Orion launch scrubbed over rocket valve glitch

NASA has been forced to scrub today's Orion launch, though over technical issues with the rocket rather than the inclement weather conditions which caused numerous hiccups this morning. The team at Cape Canaveral had hoped to begin Orion's first test flight at 7:05 ET today, but were stalled by gusting winds. Issues with the fill and drain valves on the Delta IV Heavy rocket were what finally killed today's chances, however, though the next window isn't far off.

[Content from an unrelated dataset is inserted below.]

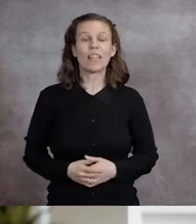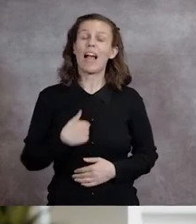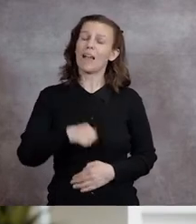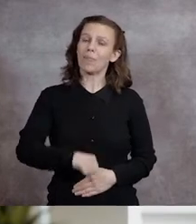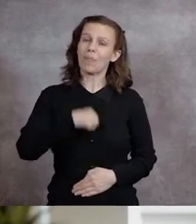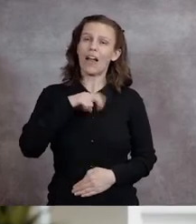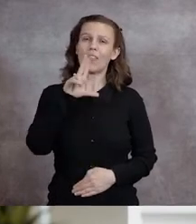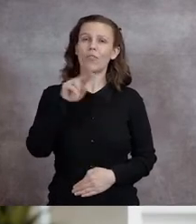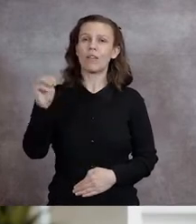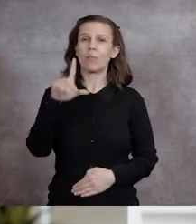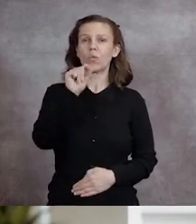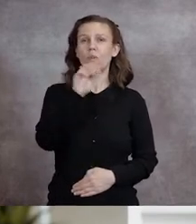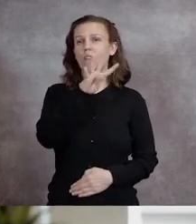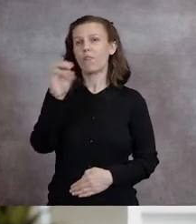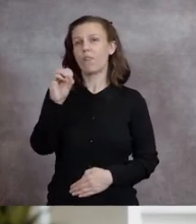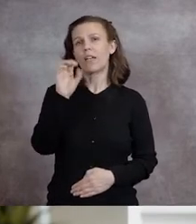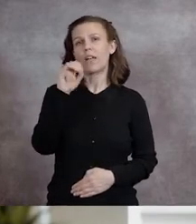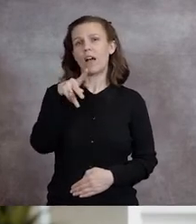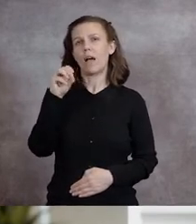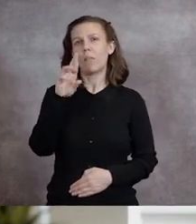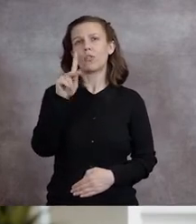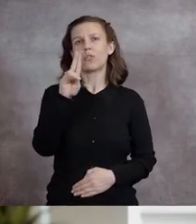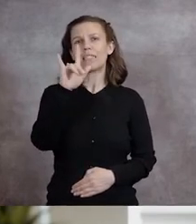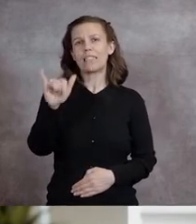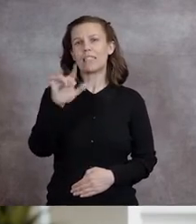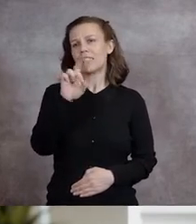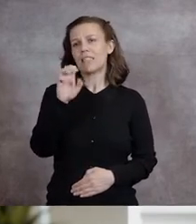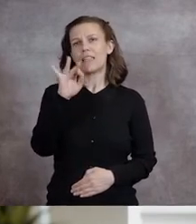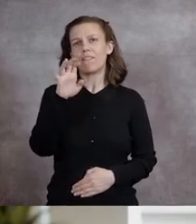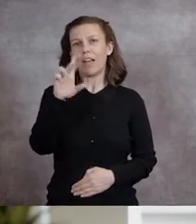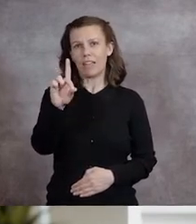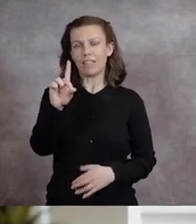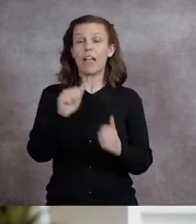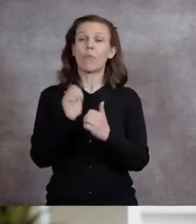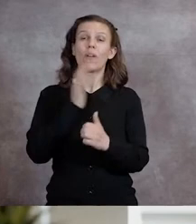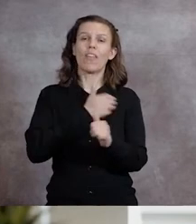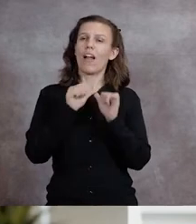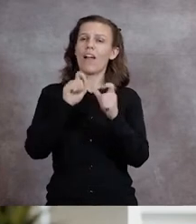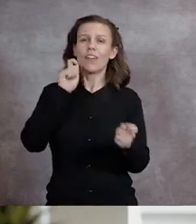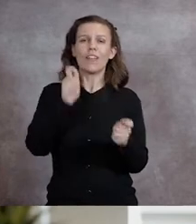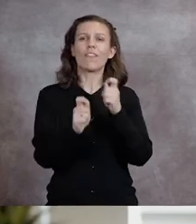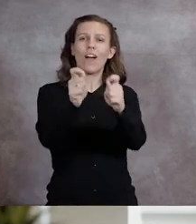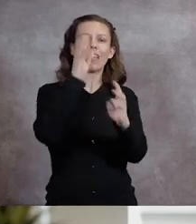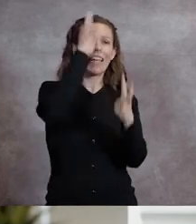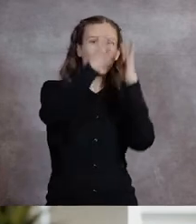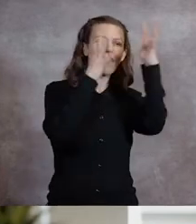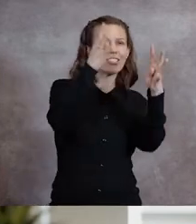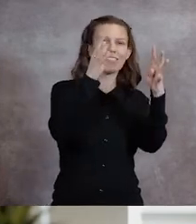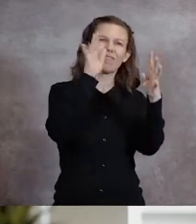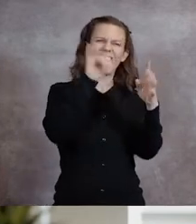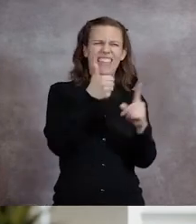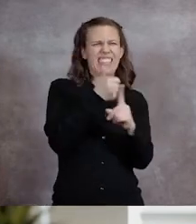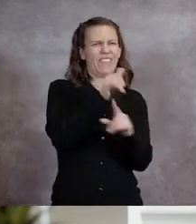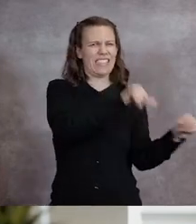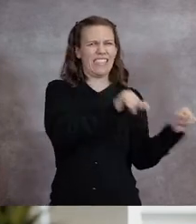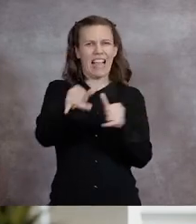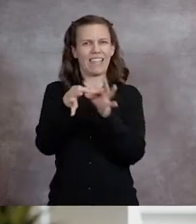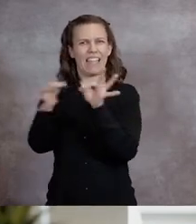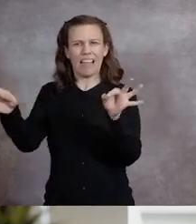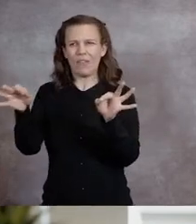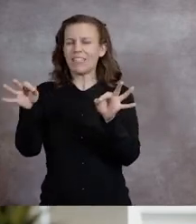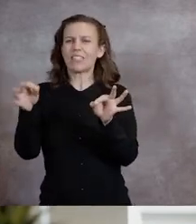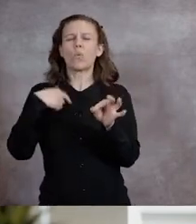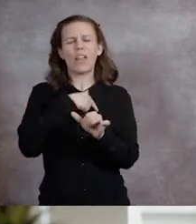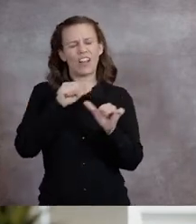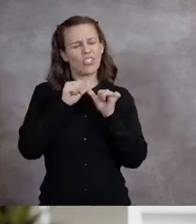of UNM 2040 opportunity to find, and with our ever-evolving language of innovation, we will continue to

The first countdown began at 7:05am ET today, but was cut after just a few seconds when automatic safety systems registered wind speeds in excess of 21 knots. While the systems were reset for a second attempt less than an hour later, another issue presented itself with a valve in one of the rockets.

The Delta IV Heavy rocket uses several of those valves, for controlling propellant load, and it was one in the common core booster which engineers were unable to fix within the launch window.

Efforts to power-cycle the system failed to address it, and the launch was scrubbed.

NASA is now targeting a new launch window this Friday, December 5th, kicking off at 7:05am Eastern.

Orion's eventual missions will include deep-space exploration, including taking a human crew to Mars. However, this first trial was to take place much closer to home, making orbits of the Earth at an altitude of roughly 3,600 miles before splashing down off the coast of California.